Desde el otro lado, las reflexiones que me trasladan antiguos alumnos, hoy ya abogados y jueces, sorprenden cosas tales como:
- Que sea obligatorio el uso de la toga y que sin ella no se pueda celebrar un acto en sala.
- Que se mantenga la costumbre -que consideran casi jurásica- de suplicar al Juzgado o Tribunal como si fueran súbditos.
- Que las demandas de quienes llevamos mucho tiempo en la profesión no contengan “bullet points” para facilitar la lectura de la contraparte y del juez.
- Que se los mire mal cuando hacen uso de sus dispositivos móviles u ordenadores portátiles en sala o que algún juez canoso no les permita reiniciarlos cuando se bloquean y les obligue a formular conclusiones sin solución de continuidad.
Como en muchos aspectos de la vida, habrá quien vea en estas situaciones un enfrentamiento irreconducible que solo se resolverá a favor del más poderoso (que suele ser, aunque no siempre, el que tiene más experiencia y ha acumulado más mecanismos de control y sometimiento). Sin embargo, creo que la convivencia de experimentados y noveles en un mundo tan complejo, agotador y absorbente como lo es el del Derecho puede enriquecerlo muy intensamente siempre y cuando el respeto al que está en puntos muy distintos del camino sea innegociable.

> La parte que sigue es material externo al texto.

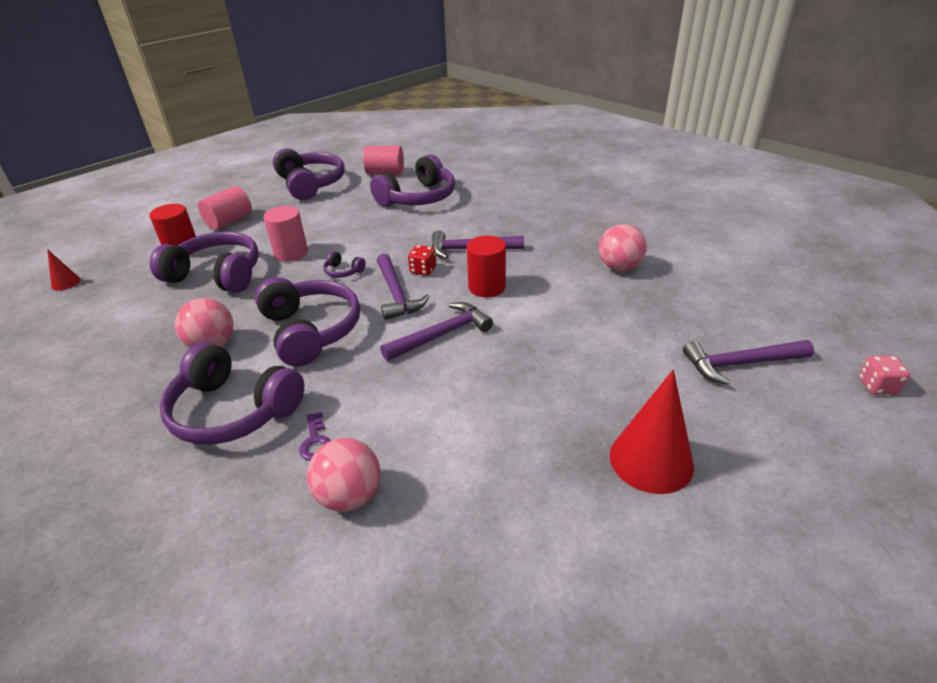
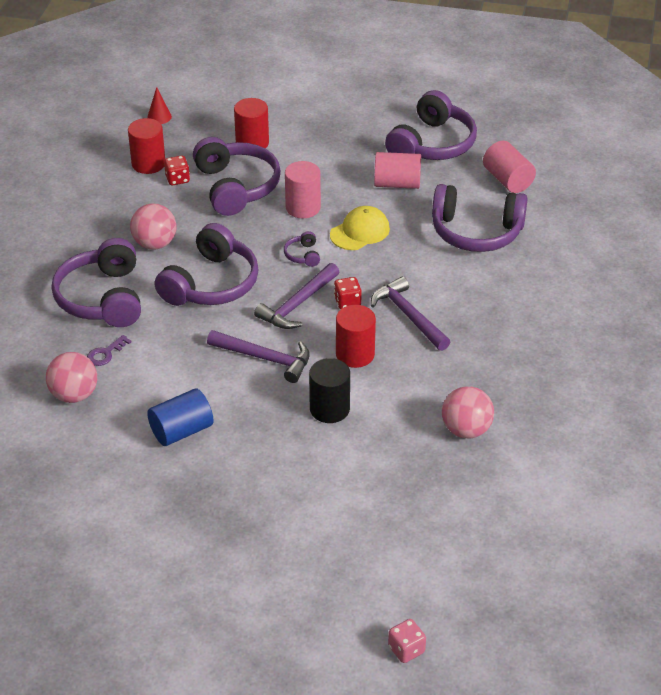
camera: 55 degrees right, 5 degrees up
pink cylinder [198,186,252,230] -> pink cylinder moved to [374,152,421,189]
red cone [610,370,694,494] -> none
purple hammer [683,340,814,385] -> none
none -> red cylinder [128,118,165,174]
none -> blue cylinder [147,389,214,446]
none -> red dice [164,156,190,185]
none -> black cylinder [309,358,350,423]
none -> yellow cap [330,206,390,250]

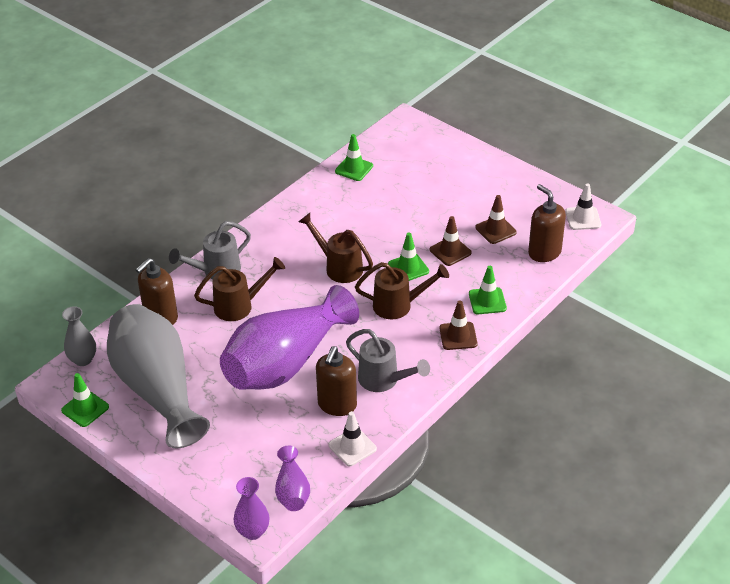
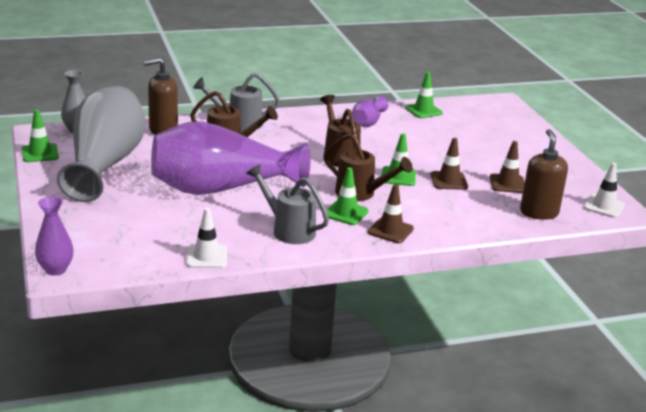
camera: 30 degrees right, 15 degrees down
purple vase [275,446,310,511] -> purple vase moved to [352,96,389,127]
brown soap dispenser [316,346,357,416] -> none
grey watering can [346,329,430,392] -> grey watering can turned 150 degrees clockwise [246,164,329,244]
green traffic cone [469,266,507,314] -> green traffic cone moved to [327,167,368,225]

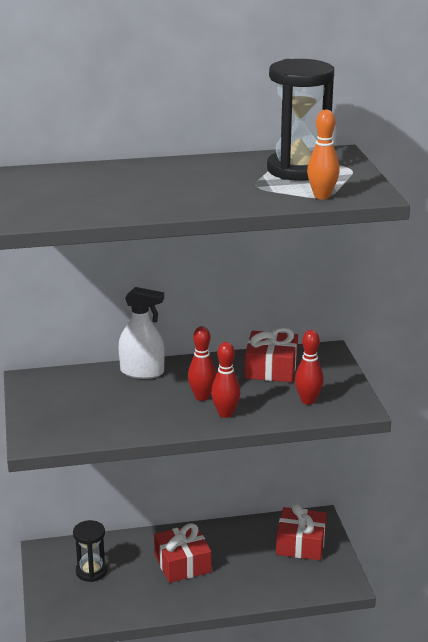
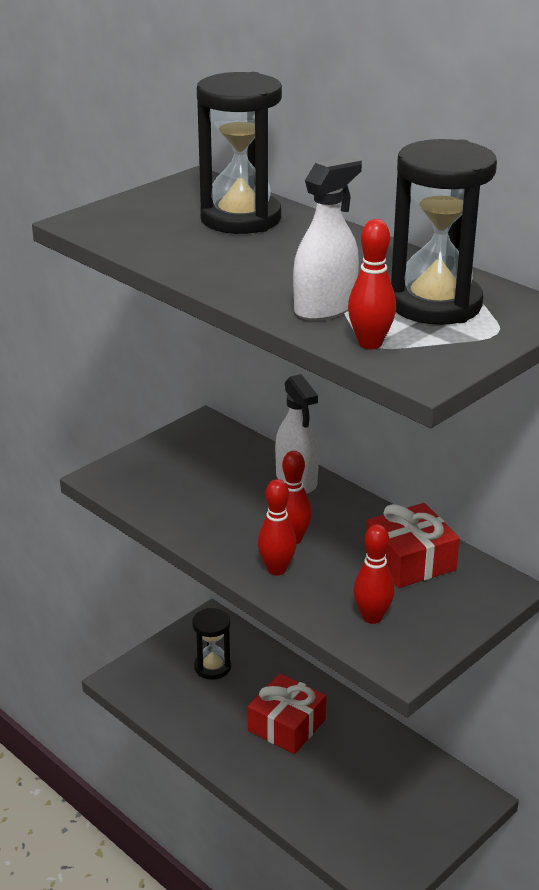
camera: 55 degrees right, 5 degrees up
red gift [276,503,327,560] -> none
orange bowling pin [307,110,340,199] -> red bowling pin [348,219,396,349]
none -> black hourglass [197,72,282,234]
none -> white spray bottle [293,156,362,321]

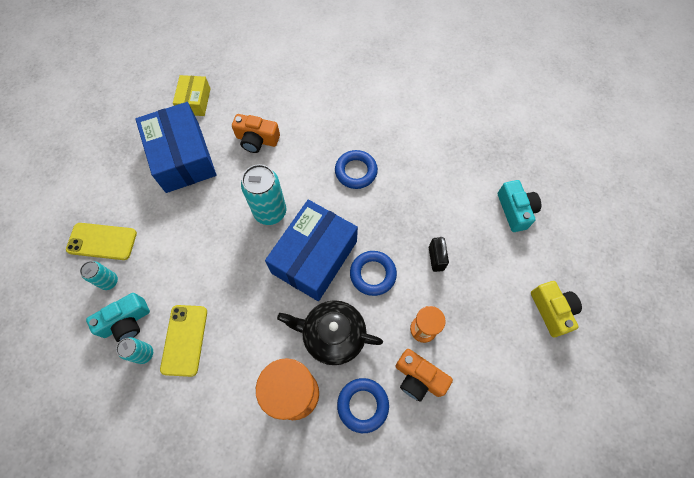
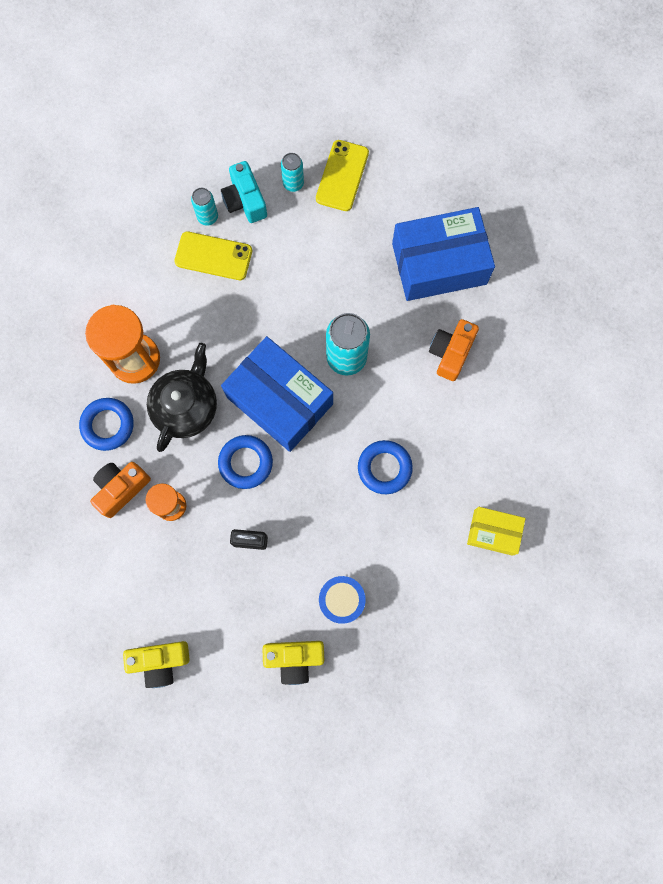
camera: 100 degrees right, 10 degrees up
yellow box [173,75,211,116] -> yellow box moved to [467,507,526,556]
turquoise camera [498,180,541,232] -> yellow camera [262,641,324,685]
none -> blue drum [319,576,366,624]

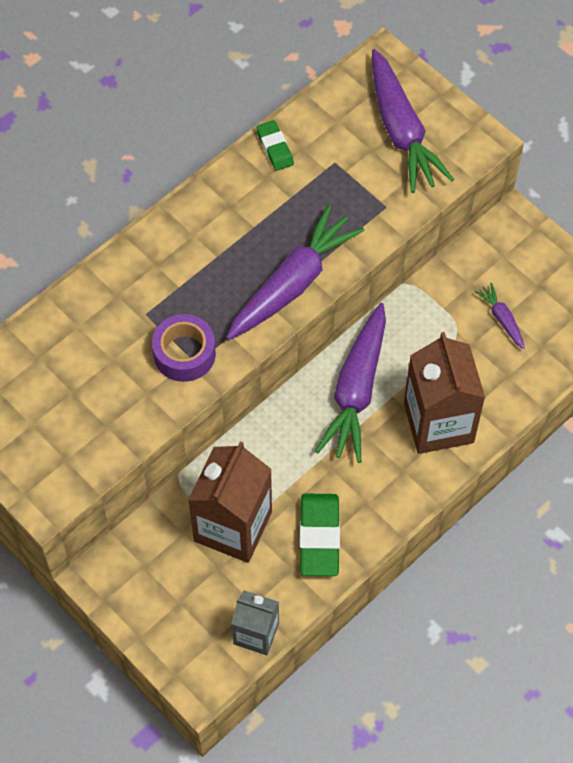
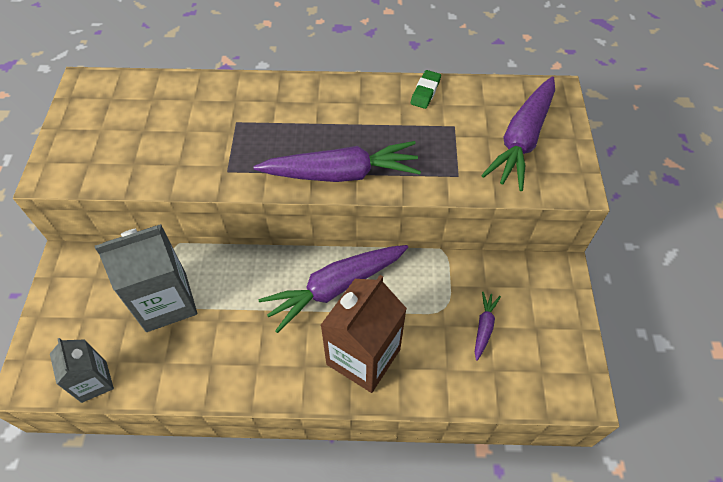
camera: 45 degrees right, 5 degrees down
purple tape [152,314,216,382] -> none
brown carton [188,441,272,563] -> grey carton [95,224,197,332]
green eraser [300,494,340,576] -> none

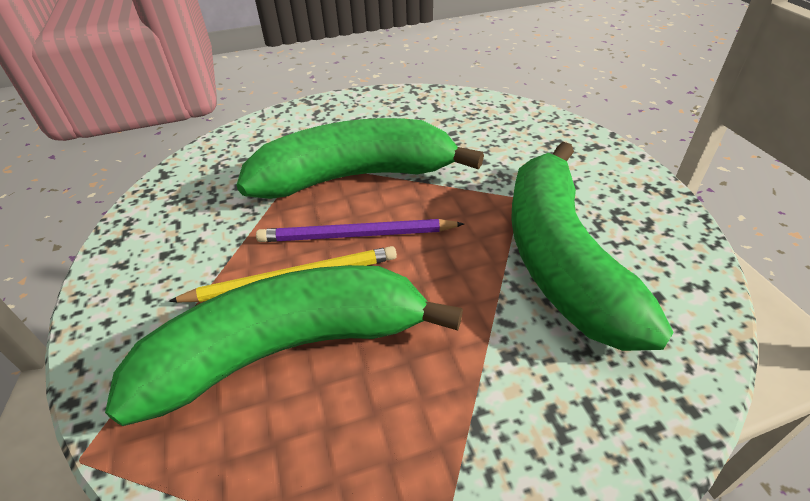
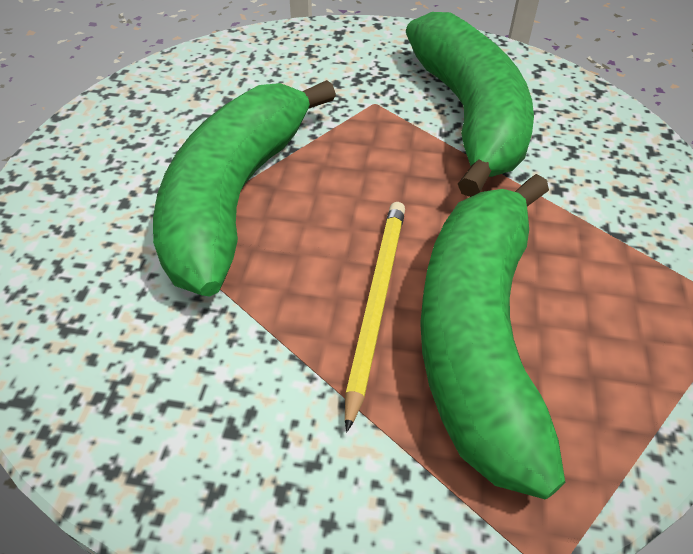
camera: 65 degrees left, 5 degrees up
purple pencil [256,219,464,242] -> none
green banana [511,142,674,351] -> green banana turned 120 degrees counterclockwise [406,12,534,197]

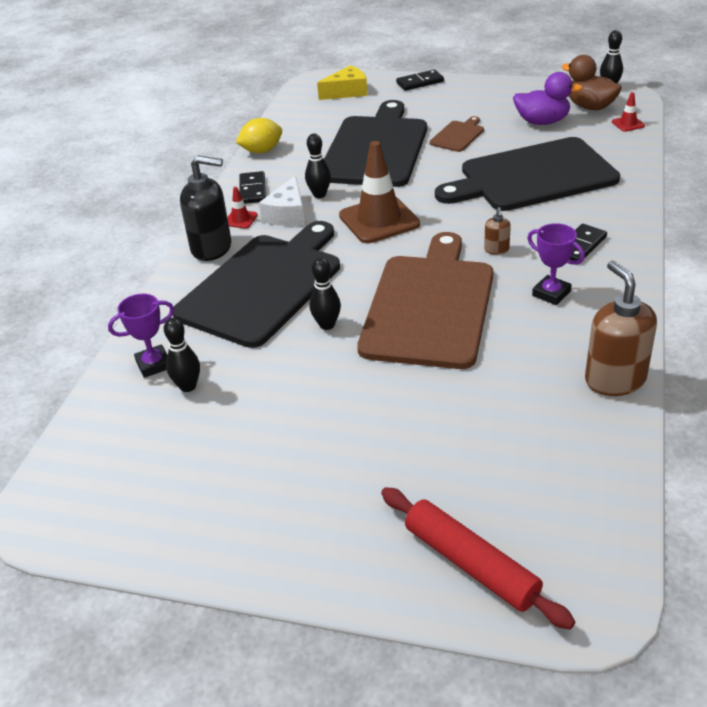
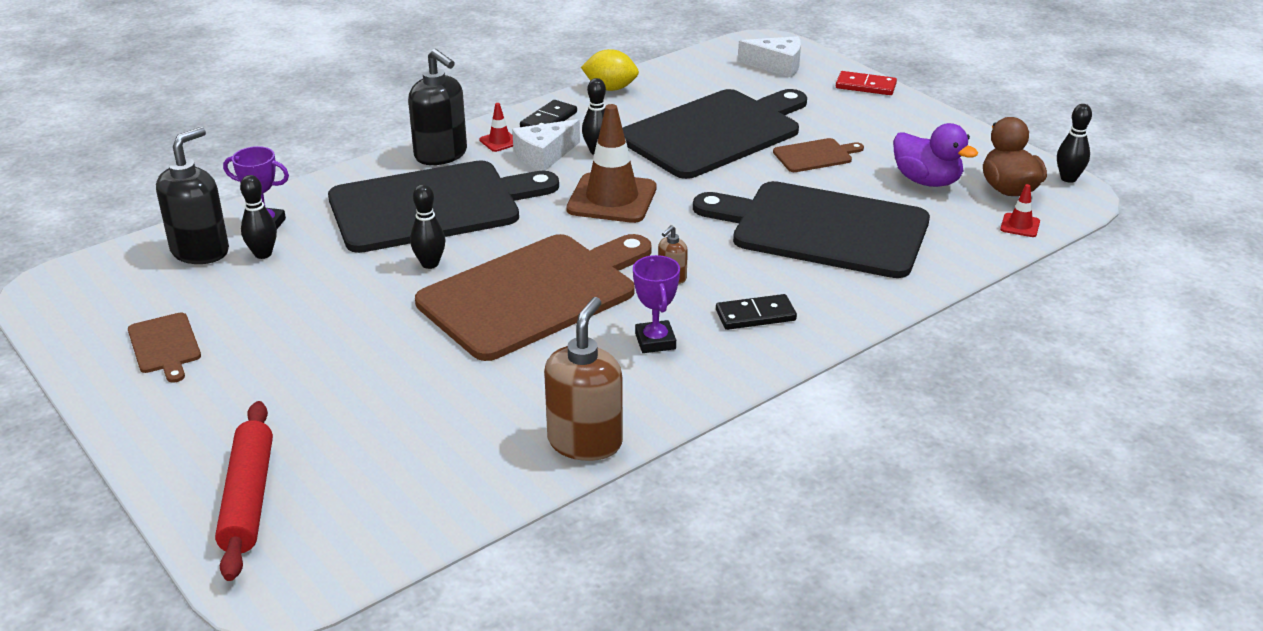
camera: 35 degrees right, 5 degrees down
yellow cheese [317,65,368,100] -> white cheese [738,36,801,77]
black domino [396,70,444,91] -> red domino [836,71,897,95]
none -> brown cutting board [128,312,201,383]
none -> black soap dispenser [156,127,229,264]

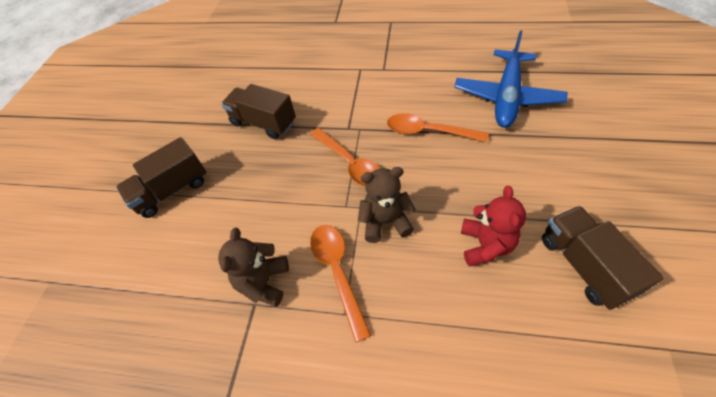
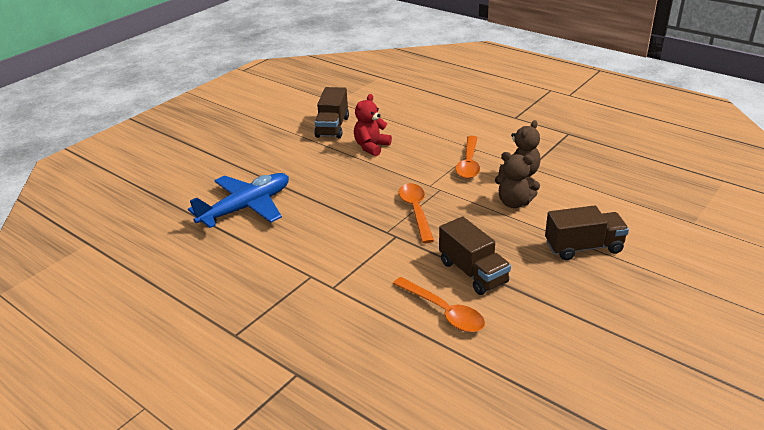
camera: 155 degrees left, 20 degrees down
brown teddy bear [358,167,416,243] -> brown teddy bear moved to [495,152,540,208]
orange spoon [387,113,489,142] -> orange spoon moved to [393,277,485,332]

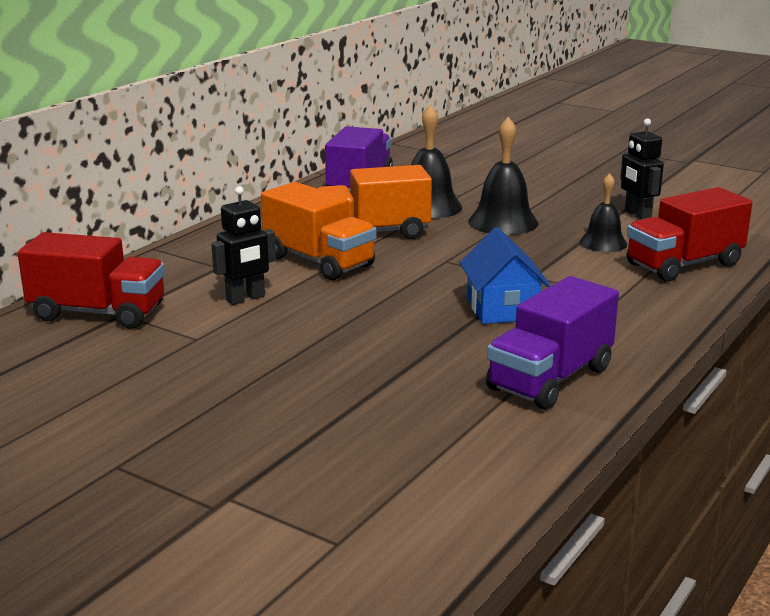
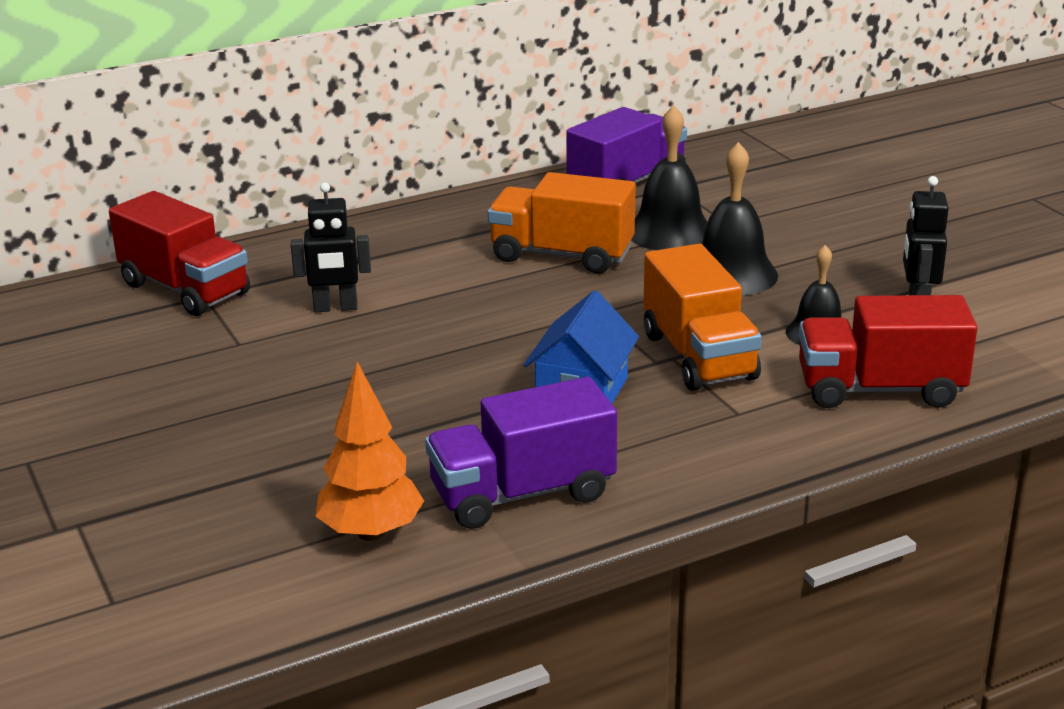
camera: 30 degrees right, 5 degrees up
orange truck [261,182,376,280] -> orange truck moved to [643,244,762,391]
none -> orange tree [316,362,424,541]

Como decía mi abuelo, tiene más probabilidades de matarse en la carretera el que cree que sabe conducir muy bien. Y, desde luego, la perfección profesional también la pueden alcanzar quienes sueltan sus pildorazos jurídicos a través de TikTok, pese a que muchos, educados en los tomos de jurisprudencia de Aranzadi, se lleven las manos a la cabeza. Es, en definitiva, una cuestión de tolerancia y mutua comprensión en la que quienes estén convencidos de ella solo se verán potenciados por quienes viven una situación profesional completamente diferente.